* [WHAT THE TASK REQUIRES] Exactly as written and without the pictures, output the entries below.

DATA below:

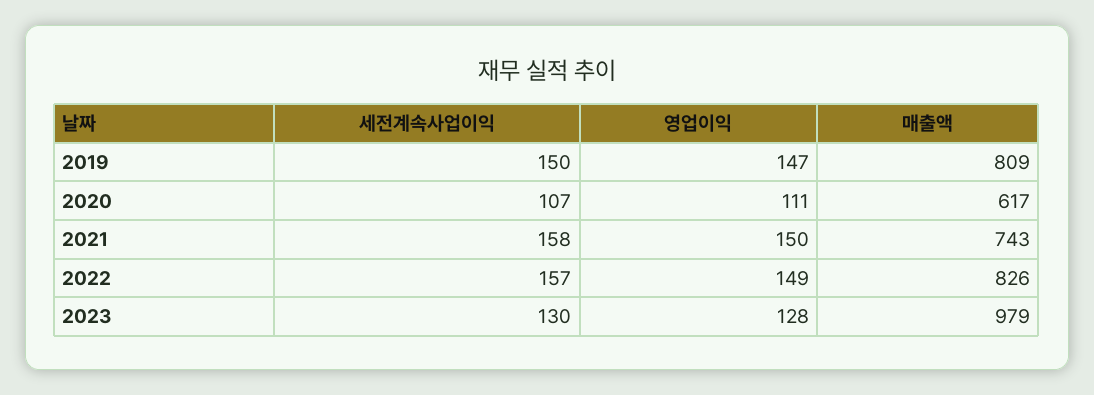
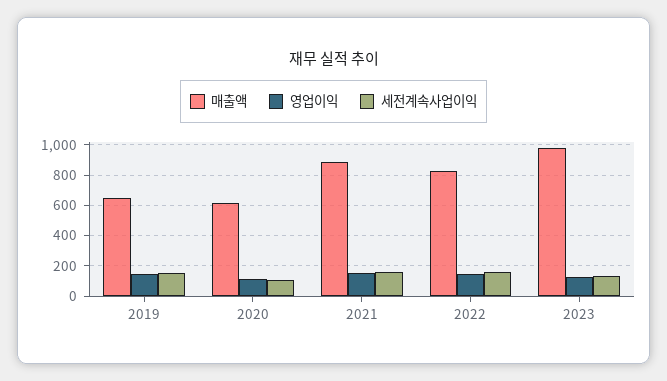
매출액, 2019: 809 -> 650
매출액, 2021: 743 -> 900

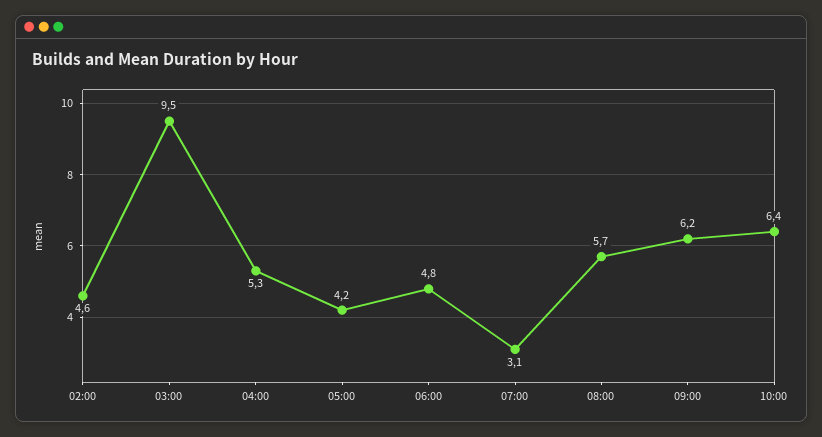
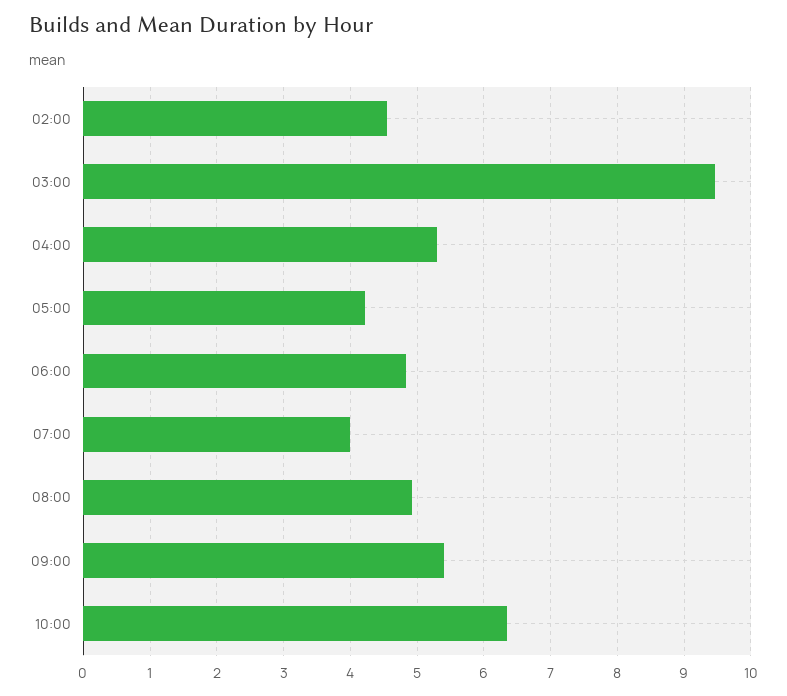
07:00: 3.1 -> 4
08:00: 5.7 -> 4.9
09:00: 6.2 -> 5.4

End of DATA.

* [TASK OUTPUT]
매출액, 2019: 809 -> 650
매출액, 2021: 743 -> 900

07:00: 3.1 -> 4
08:00: 5.7 -> 4.9
09:00: 6.2 -> 5.4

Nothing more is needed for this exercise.